The clash drew incensed responses, incensed responses to the incensed responses, and incensed responses to the incensed responses to the incensed responses (with the next layer surely coming soon). Me, I just feel relieved that when I conducted my own interview with Murray on a college campus, I did it at a radio station over the phone rather than in front of an implacable chanting mob. He shows a sense of humor about the reactions he gets (Twitter bio: “Husband, father, social scientist, writer, libertarian. Or maybe right-wing ideologue, pseudoscientist, evil. Opinions differ”), but to this day I do wonder whether it wrong-footed him to take a call from someone at a university-based public radio station in California who didn’t proceed to attack him.

We talked about his then-new book Real Education, a critique of what Murray sees as the dominant form of less-than-real — or anyway less-than-realistic — education in America. I don’t remember particularly disagreeing with anything he wrote in it, and I often complain myself about the American (and increasingly international) practice of ramming as many students as possible through college and hoping for the best. We only talked a little bit about The Bell Curve, the book he co-authored in 1994 that his critics frame as a kind of jerry-rigged pseudoscientific justification for treating some races better than others due alleged differences in their innate intelligence level. How many of those critics, I wonder, read the book? And as Kang asks, does it even matter whether they did or not?
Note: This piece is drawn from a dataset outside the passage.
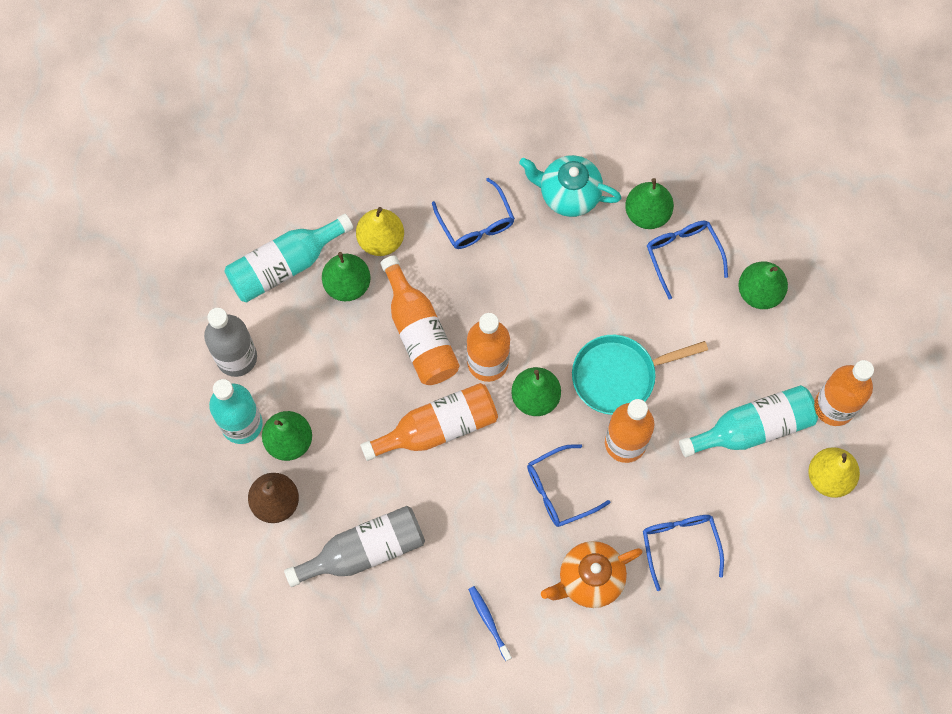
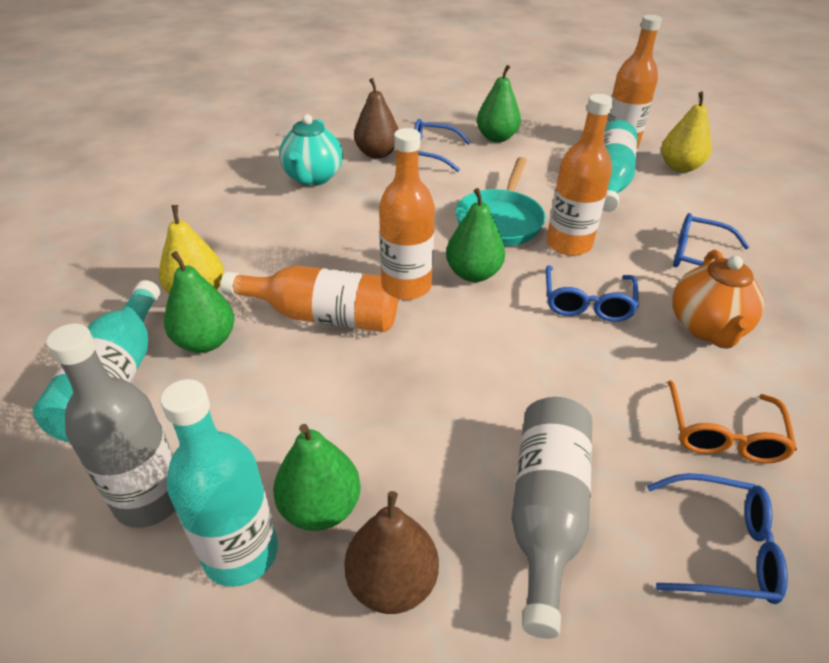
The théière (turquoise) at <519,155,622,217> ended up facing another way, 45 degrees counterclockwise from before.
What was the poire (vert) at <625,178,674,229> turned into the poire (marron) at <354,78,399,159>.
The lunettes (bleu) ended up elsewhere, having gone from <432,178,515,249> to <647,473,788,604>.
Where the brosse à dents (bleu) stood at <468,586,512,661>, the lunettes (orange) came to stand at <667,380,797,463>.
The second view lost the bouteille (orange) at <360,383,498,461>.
I, incidentally, did read the book. It’s pretty long and dry, all the controversy turned out to have centered on one chapter in particular, or at least the various floating interpretations thereof, and I can’t say I came out much changed by it. (If you’re looking for a fun reading experience, I recommend Kang’s novel The Dead Do Not Improve instead.) The conclusion that people of different races get significantly different scores on IQ tests — and I’m not sure to what extent it’s even true — would mean more to me if I gave a rat’s ass about IQ test scores. The charge of racism made against those who make such claims seems to me premised on a sort of “IQ-ism,” the unspoken assumption than someone with a higher IQ test score is better than someone with a lower IQ test score, and that, therefore, to ascribe a comparatively low average IQ test score to a race is to malign that race.

Personally, I’d rather submit to the rule of William F. Buckley’s first two thousand names in the Boston telephone book than that of the highest standardized test-scorers (known, in some quarters, as “meritocracy”), but that’s just me. Some of my fellow liberals disagree. And whether or not Murray’s own research holds up, I do think that Paul Graham had it right when he recently tweeted that “the people saying ‘Eppur si muove’ in our time are those studying the effect of biology on human behavior” (though sufficiently advanced research of that kind might not even have any use for the concept of “race”). Some of my fellow liberals disagree with that as well.
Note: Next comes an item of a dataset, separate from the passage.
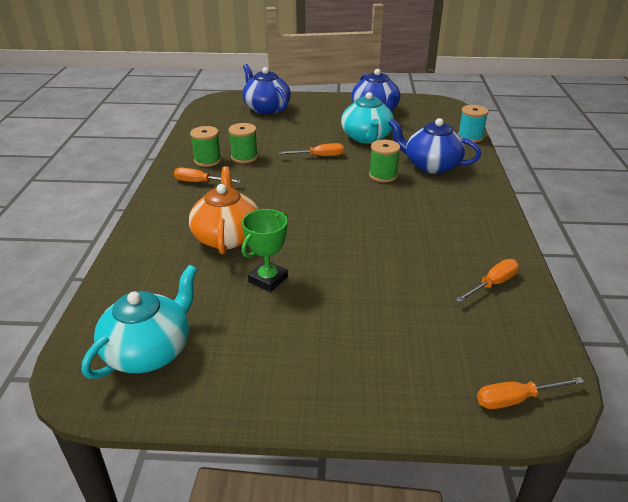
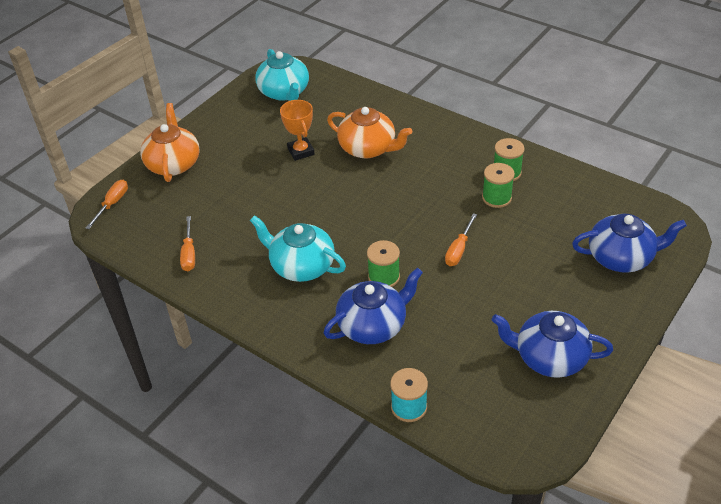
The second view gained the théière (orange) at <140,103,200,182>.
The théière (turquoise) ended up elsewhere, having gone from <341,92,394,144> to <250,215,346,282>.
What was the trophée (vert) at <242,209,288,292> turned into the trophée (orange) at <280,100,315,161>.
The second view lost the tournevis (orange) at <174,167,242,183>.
And though the Middlebury incident doesn’t strike me as any special threat to free speech in itself, I do believe that we have a problem with the concept overall, one deep enough that we may lack the tools even to acknowledge it. As David Bromwich put it in “What Are We Allowed to Say?”, for my money the most important essay of the past decade (the previous decade’s most important essay being Graham’s “What You Can’t Say”),

The heroic picture of the individual heretic standing against the church, the dissenter against the state, the artist against the mass culture, has been fading for a while and we have not yet found anything to put in its place. Asked in a late interview how he fell away from his belief in Catholic doctrine, Graham Greene said he had been converted by arguments and he had forgotten the arguments. Something like this has happened to left liberals where freedom of speech is concerned. The last two generations were brought to see its value by arguments, and they have forgotten the arguments.

Still, none of my fellow liberals have started a brawl with me over any of this. Civil discourse lives, I guess!